Evaluation of the Complexity, Performance and Implementability of Geometrical MIMO Detectors: the Example of the Exploration and Exploitation List Detector

This paper develops a new paradigm for the multi-input multi-output detection problem with bit interleaved coded modulation (MIMO-BICM). This new paradigm is based on a geometric method rather than the traditional interference cancellation or tree search. It describes in greater detail the soft-output detector called list exploration and exploitation (L2E), which builds a list of candidates from a geometrical interpretation of a given objective function.
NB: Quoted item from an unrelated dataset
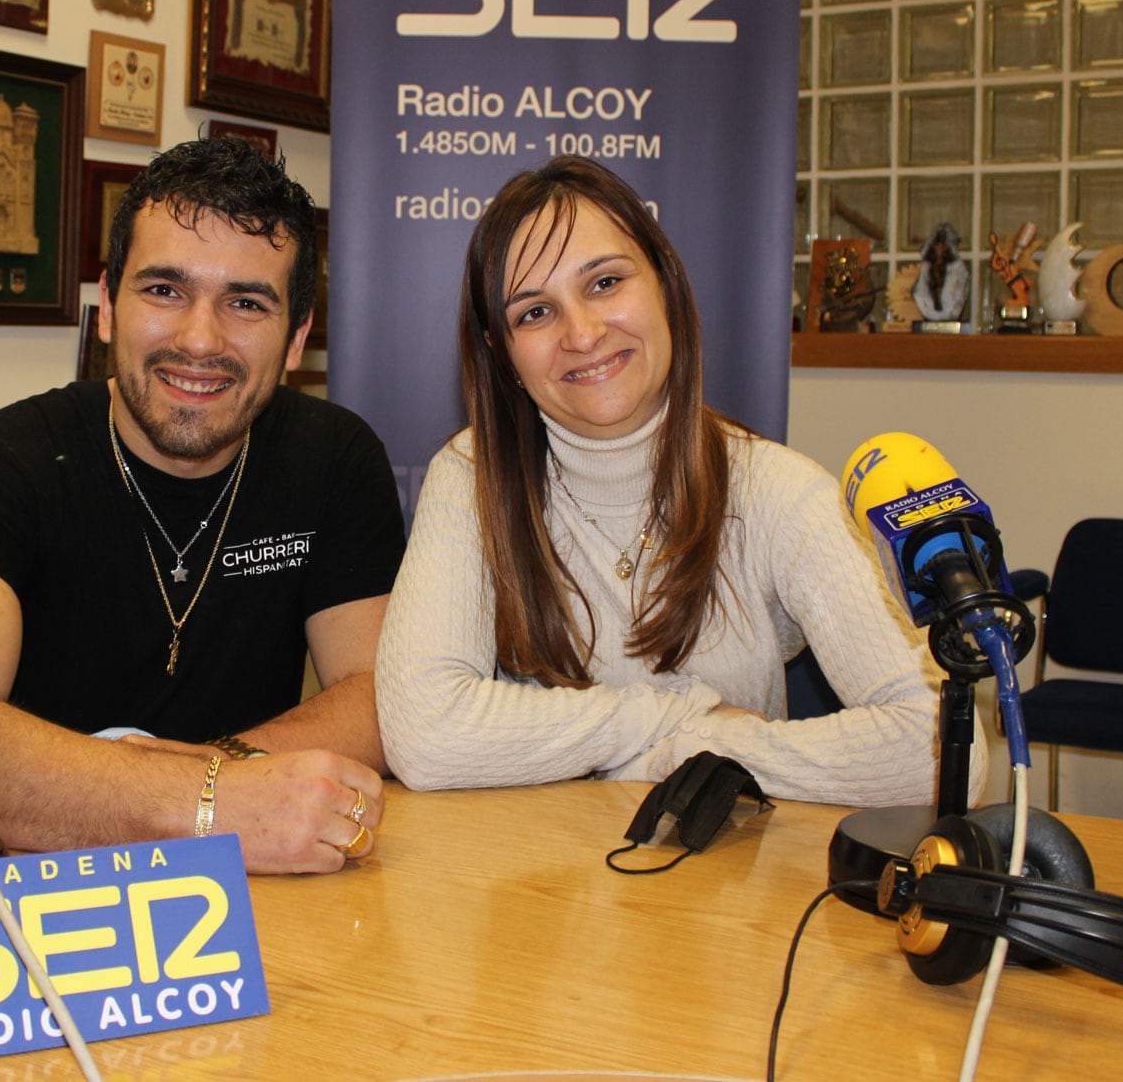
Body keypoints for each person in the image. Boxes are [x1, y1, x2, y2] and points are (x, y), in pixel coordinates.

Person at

It then computes the log-likelihood ratios (LLRs) using the max-log approximation. A comparative study between L2E and a classical tree-based algorithm is carried out in both computational complexity and detection performance. This study highlights that although the framework is entirely different, the complexity and performance are comparable with the state of the art tree-based paradigm. Finally, the proposed algorithm is implemented on a field-programmable gate array (FPGA) device. Simulations carried out with Xilinx Vivado tools and measurements are provided to analyze the resource utilization, power consumption, and timing metrics. We further estimate these metrics for an application-specific integrated circuit (ASIC) implementation based on multiplicative factors from literature. This projection demonstrates that our implementation yields results of the same magnitude as the well-known detectors.